**Extract provided**

Viewing cable 06PARIS5276

06PARIS52762006-08-03 16:59:00 2011-08-30 01:44:00 UNCLASSIFIED Embassy Paris
Lucia A Keegan  08/04/2006 10:02:34 AM  From  DB/Inbox:  Lucia A Keegan

UNCLAS        PARIS 05276




DE RUEHFR #5276/01 2151659
R 031659Z AUG 06
E.O. 12958: N/A 
¶1. Summary:  The World Heritage Committee, the 21-nation governing 
body of the 1972 UNESCO World Heritage Convention, held its 30th 
Session in Vilnius, Lithuania, July 8-16, 2006. The Committee added 
eighteen cultural and natural sites to the prestigious World 
Heritage List and also decided to remove five sites and add two 
others sites to its List of World Heritage in Danger.  The new sites 
bring the total number of sites inscribed on the World Heritage List 
to 830.  In addition, the Committee approved the extension of two 
existing sites.

**Information provided**
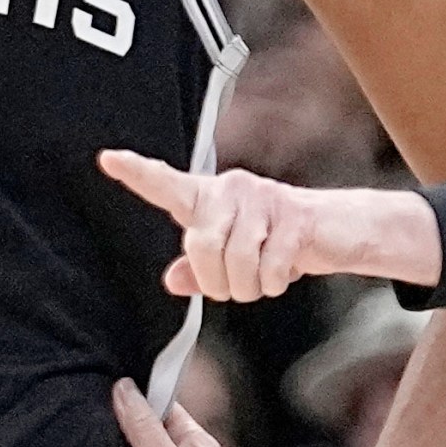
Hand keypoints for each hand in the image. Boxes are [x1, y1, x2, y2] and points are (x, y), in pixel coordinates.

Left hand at [96, 150, 438, 298]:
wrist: (337, 230)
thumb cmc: (277, 241)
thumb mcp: (233, 258)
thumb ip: (199, 269)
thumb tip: (172, 280)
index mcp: (210, 199)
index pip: (167, 185)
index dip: (137, 174)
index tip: (108, 159)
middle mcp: (232, 189)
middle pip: (202, 247)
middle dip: (218, 282)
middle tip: (235, 284)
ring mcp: (264, 199)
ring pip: (236, 262)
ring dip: (249, 286)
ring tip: (262, 276)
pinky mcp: (294, 216)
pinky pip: (269, 268)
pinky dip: (274, 283)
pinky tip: (283, 272)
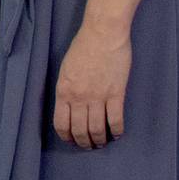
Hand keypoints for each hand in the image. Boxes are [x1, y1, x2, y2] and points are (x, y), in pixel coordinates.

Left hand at [51, 17, 129, 148]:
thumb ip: (67, 89)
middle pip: (80, 130)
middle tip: (88, 146)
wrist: (102, 33)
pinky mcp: (116, 93)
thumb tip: (70, 105)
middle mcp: (79, 97)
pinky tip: (117, 133)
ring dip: (100, 140)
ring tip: (102, 142)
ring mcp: (98, 96)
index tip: (71, 140)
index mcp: (63, 91)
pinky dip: (117, 130)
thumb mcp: (66, 69)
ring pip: (97, 129)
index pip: (61, 123)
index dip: (66, 136)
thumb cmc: (83, 47)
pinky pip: (116, 119)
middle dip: (84, 142)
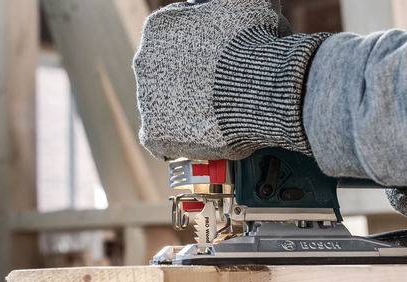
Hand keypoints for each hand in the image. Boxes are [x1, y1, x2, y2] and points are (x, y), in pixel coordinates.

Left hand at [133, 0, 327, 160]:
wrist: (262, 88)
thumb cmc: (258, 45)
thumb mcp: (246, 6)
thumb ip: (231, 7)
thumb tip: (240, 10)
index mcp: (159, 28)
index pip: (174, 44)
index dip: (199, 58)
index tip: (217, 69)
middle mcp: (145, 61)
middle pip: (165, 77)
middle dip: (189, 86)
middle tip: (219, 96)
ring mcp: (147, 100)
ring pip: (164, 110)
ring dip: (186, 115)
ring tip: (216, 121)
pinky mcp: (154, 134)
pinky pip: (164, 142)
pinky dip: (183, 143)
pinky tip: (204, 139)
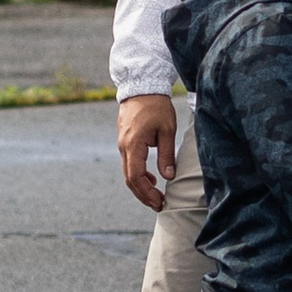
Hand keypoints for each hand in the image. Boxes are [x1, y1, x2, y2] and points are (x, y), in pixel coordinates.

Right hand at [116, 93, 177, 210]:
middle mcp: (123, 146)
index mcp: (133, 145)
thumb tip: (168, 177)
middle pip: (130, 179)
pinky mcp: (125, 141)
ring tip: (157, 196)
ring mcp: (122, 144)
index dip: (146, 193)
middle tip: (159, 205)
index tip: (159, 202)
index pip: (135, 177)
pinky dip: (139, 174)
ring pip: (128, 172)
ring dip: (141, 186)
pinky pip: (129, 163)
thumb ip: (166, 154)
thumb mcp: (166, 130)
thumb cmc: (156, 106)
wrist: (142, 86)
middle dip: (143, 194)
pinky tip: (152, 178)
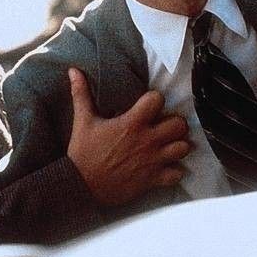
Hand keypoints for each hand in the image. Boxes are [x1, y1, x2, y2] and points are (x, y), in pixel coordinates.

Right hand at [65, 67, 189, 206]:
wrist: (81, 186)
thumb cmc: (83, 152)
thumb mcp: (82, 120)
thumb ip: (81, 94)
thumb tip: (73, 70)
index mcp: (132, 123)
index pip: (157, 100)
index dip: (155, 99)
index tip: (148, 104)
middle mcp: (147, 140)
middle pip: (179, 124)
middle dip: (174, 122)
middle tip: (163, 125)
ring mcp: (153, 161)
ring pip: (183, 148)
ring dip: (177, 145)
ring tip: (167, 144)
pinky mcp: (153, 179)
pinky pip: (177, 174)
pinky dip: (174, 170)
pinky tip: (165, 166)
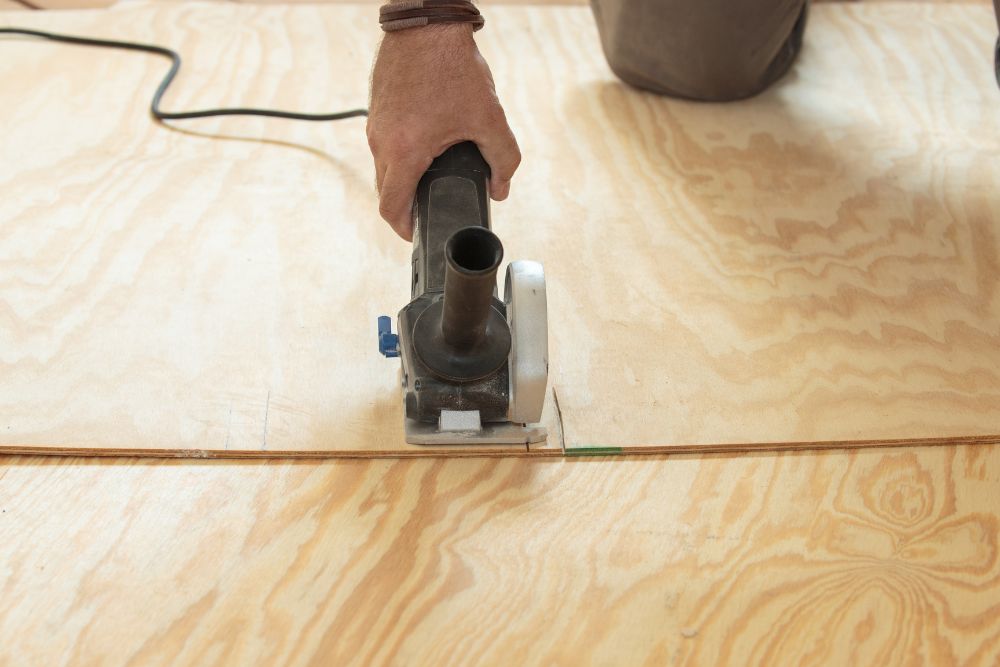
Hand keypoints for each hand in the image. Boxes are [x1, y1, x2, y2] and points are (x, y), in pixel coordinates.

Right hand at [367, 24, 520, 240]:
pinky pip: (385, 146)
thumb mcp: (489, 118)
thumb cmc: (451, 66)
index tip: (417, 234)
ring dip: (404, 180)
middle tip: (430, 211)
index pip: (392, 208)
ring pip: (384, 169)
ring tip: (432, 179)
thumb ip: (503, 160)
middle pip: (386, 192)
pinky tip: (427, 148)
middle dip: (407, 207)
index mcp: (405, 151)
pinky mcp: (377, 111)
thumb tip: (501, 188)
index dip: (404, 230)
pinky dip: (401, 156)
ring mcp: (375, 126)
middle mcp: (382, 141)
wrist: (427, 25)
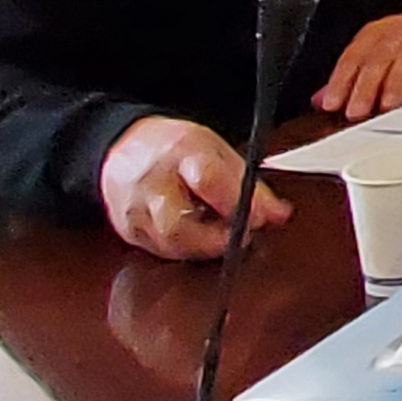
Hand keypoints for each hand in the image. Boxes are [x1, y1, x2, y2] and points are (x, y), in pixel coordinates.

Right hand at [98, 114, 287, 260]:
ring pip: (170, 245)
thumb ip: (248, 182)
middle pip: (179, 225)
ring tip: (221, 235)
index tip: (261, 217)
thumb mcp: (216, 149)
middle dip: (217, 239)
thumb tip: (278, 214)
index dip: (238, 204)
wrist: (123, 149)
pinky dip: (186, 250)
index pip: (209, 180)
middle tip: (242, 237)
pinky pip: (161, 252)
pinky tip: (197, 237)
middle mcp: (151, 183)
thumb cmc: (175, 148)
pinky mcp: (128, 233)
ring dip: (204, 248)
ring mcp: (133, 211)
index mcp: (180, 152)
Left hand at [312, 5, 401, 118]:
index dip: (341, 80)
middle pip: (378, 57)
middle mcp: (399, 31)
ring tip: (388, 105)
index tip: (333, 104)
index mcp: (377, 34)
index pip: (354, 56)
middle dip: (365, 86)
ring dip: (395, 82)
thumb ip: (352, 78)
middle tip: (357, 111)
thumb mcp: (382, 57)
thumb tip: (321, 99)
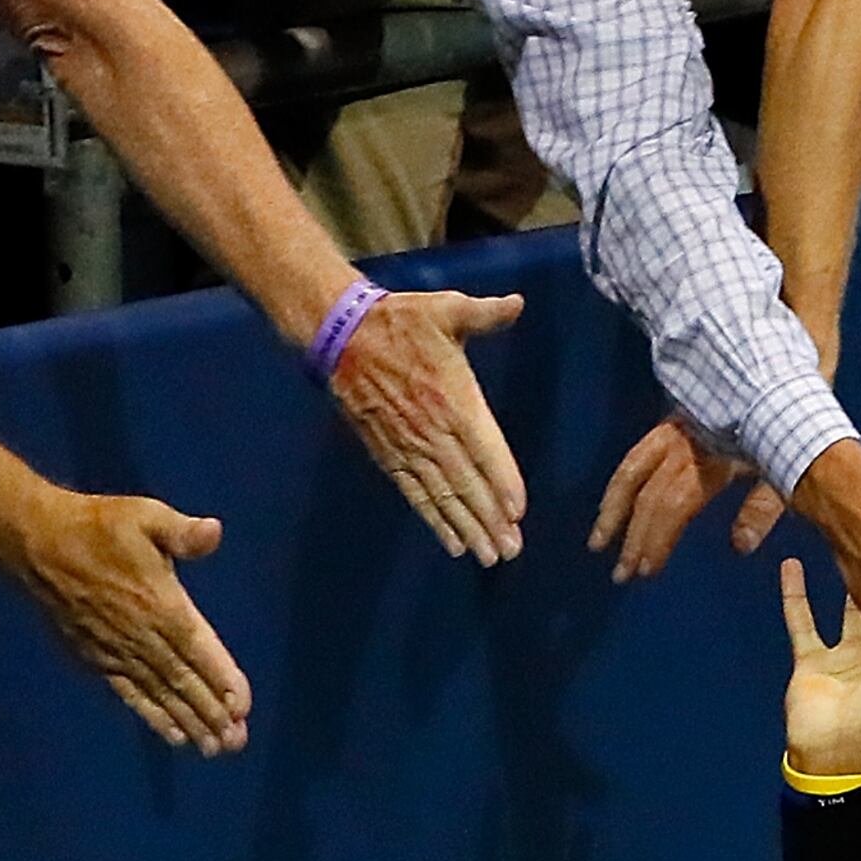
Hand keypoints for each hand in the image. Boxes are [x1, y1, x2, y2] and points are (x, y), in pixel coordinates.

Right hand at [12, 492, 252, 754]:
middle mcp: (141, 634)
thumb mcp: (145, 516)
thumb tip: (214, 532)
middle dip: (211, 712)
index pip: (197, 646)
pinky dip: (152, 716)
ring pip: (160, 693)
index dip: (221, 677)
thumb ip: (182, 532)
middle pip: (182, 680)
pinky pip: (130, 694)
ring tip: (213, 748)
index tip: (243, 706)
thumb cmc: (99, 527)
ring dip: (188, 721)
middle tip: (236, 742)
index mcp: (159, 602)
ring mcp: (117, 651)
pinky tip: (173, 736)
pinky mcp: (97, 659)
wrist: (39, 544)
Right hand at [327, 288, 529, 562]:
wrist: (341, 334)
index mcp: (453, 398)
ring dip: (466, 527)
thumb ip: (485, 314)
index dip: (502, 480)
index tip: (519, 511)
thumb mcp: (446, 308)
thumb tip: (517, 304)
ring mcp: (408, 446)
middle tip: (512, 550)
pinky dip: (434, 519)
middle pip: (466, 482)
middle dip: (490, 518)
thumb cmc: (400, 320)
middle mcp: (433, 429)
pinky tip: (453, 542)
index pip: (485, 447)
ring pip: (442, 495)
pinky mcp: (388, 453)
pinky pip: (415, 493)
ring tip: (489, 556)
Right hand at [590, 409, 788, 580]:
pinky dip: (626, 479)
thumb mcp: (785, 469)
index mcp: (710, 454)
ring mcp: (678, 425)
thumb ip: (762, 509)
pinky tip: (618, 499)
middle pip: (646, 491)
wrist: (786, 373)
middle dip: (630, 533)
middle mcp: (686, 439)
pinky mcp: (679, 416)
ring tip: (600, 537)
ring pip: (633, 466)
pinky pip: (642, 451)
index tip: (646, 571)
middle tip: (620, 573)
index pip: (670, 505)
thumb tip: (739, 546)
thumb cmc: (794, 425)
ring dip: (614, 505)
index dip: (655, 539)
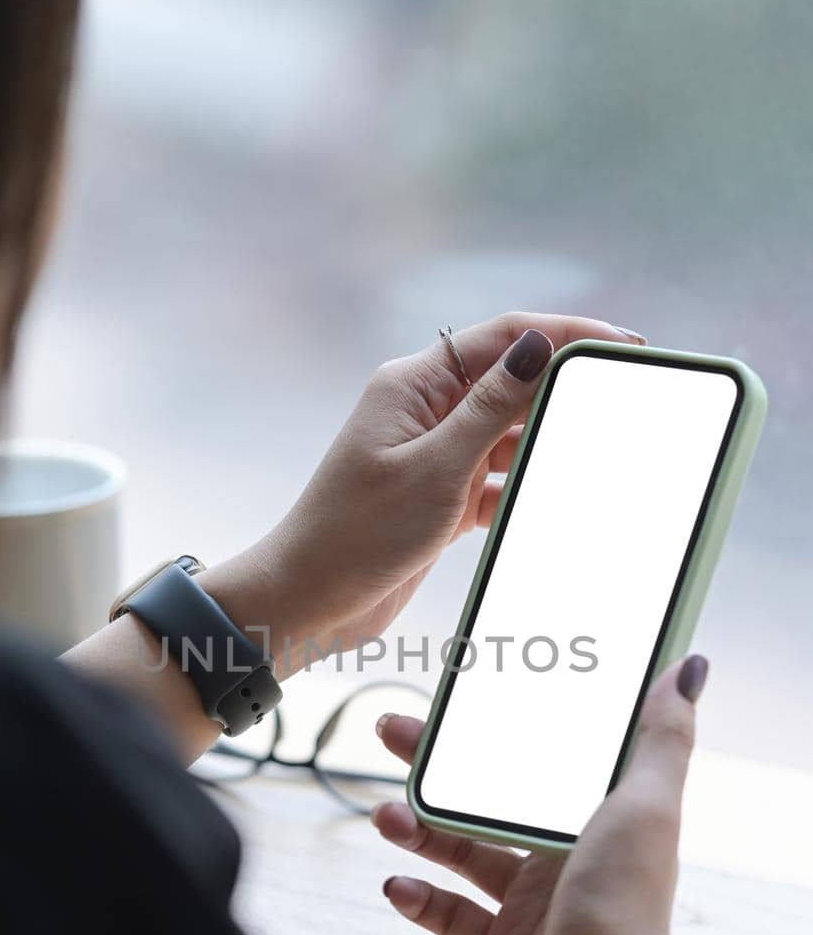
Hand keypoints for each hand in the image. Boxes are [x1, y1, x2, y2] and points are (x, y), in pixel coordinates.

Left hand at [231, 312, 644, 664]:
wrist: (308, 602)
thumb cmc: (356, 535)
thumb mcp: (435, 469)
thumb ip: (489, 409)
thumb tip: (537, 344)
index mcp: (415, 385)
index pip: (503, 337)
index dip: (566, 333)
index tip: (624, 342)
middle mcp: (425, 410)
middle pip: (510, 381)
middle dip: (563, 387)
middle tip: (625, 396)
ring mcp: (433, 455)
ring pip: (507, 434)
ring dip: (546, 442)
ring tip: (599, 451)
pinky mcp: (440, 499)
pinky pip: (496, 479)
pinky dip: (523, 486)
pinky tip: (556, 496)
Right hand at [372, 655, 706, 934]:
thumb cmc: (625, 906)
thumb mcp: (647, 805)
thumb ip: (662, 737)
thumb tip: (688, 670)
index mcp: (599, 817)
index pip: (540, 758)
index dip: (500, 727)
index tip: (461, 700)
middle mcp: (567, 857)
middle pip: (490, 800)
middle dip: (438, 771)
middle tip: (394, 736)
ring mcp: (534, 905)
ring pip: (464, 854)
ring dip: (421, 833)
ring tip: (387, 819)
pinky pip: (454, 917)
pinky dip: (424, 901)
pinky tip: (399, 885)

**Problem 1**
According to the cable, in which city did the World Heritage Committee hold its 30th Session?
**Problem 2**
Reproduce the part of the cable starting with "DE RUEHFR #5276/01" and going on through "existing sites.".
The material above is separate from the cable.

**Written answer 1**
Vilnius, Lithuania.

**Written answer 2**
DE RUEHFR #5276/01 2151659
R 031659Z AUG 06
E.O. 12958: N/A 
¶1. Summary:  The World Heritage Committee, the 21-nation governing 
body of the 1972 UNESCO World Heritage Convention, held its 30th 
Session in Vilnius, Lithuania, July 8-16, 2006. The Committee added 
eighteen cultural and natural sites to the prestigious World 
Heritage List and also decided to remove five sites and add two 
others sites to its List of World Heritage in Danger.  The new sites 
bring the total number of sites inscribed on the World Heritage List 
to 830.  In addition, the Committee approved the extension of two 
existing sites.